● **WHAT YOU SHOULD DO**
Where the line with "Ford, M. P., PhD., &" appears below, start writing out lines exactly, and finish with the line with "Fredericks, A. D.", which is included; write out nothing else.

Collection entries
-- -- --

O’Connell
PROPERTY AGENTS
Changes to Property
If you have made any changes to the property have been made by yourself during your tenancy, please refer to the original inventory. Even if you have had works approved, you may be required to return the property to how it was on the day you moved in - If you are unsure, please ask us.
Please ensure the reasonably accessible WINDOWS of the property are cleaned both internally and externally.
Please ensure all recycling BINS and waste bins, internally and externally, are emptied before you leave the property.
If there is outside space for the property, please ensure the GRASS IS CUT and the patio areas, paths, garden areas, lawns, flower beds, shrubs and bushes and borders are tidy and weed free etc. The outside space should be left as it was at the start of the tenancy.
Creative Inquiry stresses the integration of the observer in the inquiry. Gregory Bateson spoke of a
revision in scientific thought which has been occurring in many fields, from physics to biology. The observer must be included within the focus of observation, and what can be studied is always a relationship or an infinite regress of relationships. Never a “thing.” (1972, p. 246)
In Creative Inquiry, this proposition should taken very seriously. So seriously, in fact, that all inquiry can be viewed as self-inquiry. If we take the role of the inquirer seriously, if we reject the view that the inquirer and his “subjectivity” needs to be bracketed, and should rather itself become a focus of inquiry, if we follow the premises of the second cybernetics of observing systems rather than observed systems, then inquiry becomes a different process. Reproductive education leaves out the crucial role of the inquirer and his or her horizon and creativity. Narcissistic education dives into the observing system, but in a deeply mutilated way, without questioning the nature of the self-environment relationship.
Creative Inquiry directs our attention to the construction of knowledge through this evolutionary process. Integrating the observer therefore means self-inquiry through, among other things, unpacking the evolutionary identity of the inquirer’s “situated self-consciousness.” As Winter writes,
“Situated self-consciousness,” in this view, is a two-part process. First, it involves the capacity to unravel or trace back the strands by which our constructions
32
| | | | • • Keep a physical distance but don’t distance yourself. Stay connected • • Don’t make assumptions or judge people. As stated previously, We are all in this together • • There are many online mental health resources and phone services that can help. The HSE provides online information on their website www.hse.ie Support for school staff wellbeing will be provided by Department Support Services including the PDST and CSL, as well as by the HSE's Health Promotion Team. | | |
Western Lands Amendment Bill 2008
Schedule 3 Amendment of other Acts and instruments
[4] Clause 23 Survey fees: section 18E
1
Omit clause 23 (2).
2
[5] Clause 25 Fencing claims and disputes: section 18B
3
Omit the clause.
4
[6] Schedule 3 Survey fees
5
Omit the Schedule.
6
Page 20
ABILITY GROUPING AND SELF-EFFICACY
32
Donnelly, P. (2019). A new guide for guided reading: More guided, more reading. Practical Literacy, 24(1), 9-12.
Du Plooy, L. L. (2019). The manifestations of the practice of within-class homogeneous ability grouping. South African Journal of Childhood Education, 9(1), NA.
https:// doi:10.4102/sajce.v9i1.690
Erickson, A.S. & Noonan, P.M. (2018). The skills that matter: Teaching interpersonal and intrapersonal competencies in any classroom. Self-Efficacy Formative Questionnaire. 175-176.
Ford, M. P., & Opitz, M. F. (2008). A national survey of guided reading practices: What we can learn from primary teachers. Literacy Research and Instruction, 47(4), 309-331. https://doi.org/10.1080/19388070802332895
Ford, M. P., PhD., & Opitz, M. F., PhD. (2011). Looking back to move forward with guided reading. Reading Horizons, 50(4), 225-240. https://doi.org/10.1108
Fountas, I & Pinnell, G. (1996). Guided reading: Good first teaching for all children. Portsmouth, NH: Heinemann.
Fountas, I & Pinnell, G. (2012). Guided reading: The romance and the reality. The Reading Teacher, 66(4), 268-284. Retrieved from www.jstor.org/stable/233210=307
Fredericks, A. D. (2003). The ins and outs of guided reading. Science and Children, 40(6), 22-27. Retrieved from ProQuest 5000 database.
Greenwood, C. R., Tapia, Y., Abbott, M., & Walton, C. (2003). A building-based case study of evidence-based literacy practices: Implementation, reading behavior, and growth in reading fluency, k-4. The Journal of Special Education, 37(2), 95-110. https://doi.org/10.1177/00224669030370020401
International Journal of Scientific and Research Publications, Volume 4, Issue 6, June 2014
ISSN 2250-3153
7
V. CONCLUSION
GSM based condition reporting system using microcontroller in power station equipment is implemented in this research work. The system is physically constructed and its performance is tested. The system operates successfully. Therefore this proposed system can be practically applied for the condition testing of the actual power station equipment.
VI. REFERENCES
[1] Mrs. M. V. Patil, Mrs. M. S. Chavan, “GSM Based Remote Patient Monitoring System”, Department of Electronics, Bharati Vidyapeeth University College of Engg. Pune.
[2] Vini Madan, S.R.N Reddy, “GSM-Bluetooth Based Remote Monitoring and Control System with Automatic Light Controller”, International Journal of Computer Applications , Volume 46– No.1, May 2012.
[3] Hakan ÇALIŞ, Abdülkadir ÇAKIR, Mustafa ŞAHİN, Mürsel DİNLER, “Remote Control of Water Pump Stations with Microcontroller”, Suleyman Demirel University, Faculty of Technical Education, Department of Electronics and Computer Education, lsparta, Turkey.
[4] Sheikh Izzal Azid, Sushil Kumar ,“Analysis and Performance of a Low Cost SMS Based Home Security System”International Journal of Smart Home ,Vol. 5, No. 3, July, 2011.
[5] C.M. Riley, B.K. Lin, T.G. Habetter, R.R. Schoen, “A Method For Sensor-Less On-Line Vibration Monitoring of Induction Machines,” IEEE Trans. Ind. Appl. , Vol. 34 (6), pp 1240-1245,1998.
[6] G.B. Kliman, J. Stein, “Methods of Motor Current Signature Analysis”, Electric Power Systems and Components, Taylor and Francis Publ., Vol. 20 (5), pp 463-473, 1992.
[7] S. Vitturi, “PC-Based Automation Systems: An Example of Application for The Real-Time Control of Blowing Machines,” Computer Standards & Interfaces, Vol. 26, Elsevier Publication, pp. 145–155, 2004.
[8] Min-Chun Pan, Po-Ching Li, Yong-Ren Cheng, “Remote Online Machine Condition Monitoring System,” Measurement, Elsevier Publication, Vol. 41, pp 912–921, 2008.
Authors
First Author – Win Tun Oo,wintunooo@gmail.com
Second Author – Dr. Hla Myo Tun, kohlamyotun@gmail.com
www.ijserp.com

-- -- --

● **FINAL ANSWER**
Ford, M. P., PhD., & Opitz, M. F., PhD. (2011). Looking back to move forward with guided reading. Reading Horizons, 50(4), 225-240. https://doi.org/10.1108
Fountas, I & Pinnell, G. (1996). Guided reading: Good first teaching for all children. Portsmouth, NH: Heinemann.
Fountas, I & Pinnell, G. (2012). Guided reading: The romance and the reality. The Reading Teacher, 66(4), 268-284. Retrieved from www.jstor.org/stable/233210=307
Fredericks, A. D. (2003). The ins and outs of guided reading. Science and Children, 40(6), 22-27. Retrieved from ProQuest 5000 database.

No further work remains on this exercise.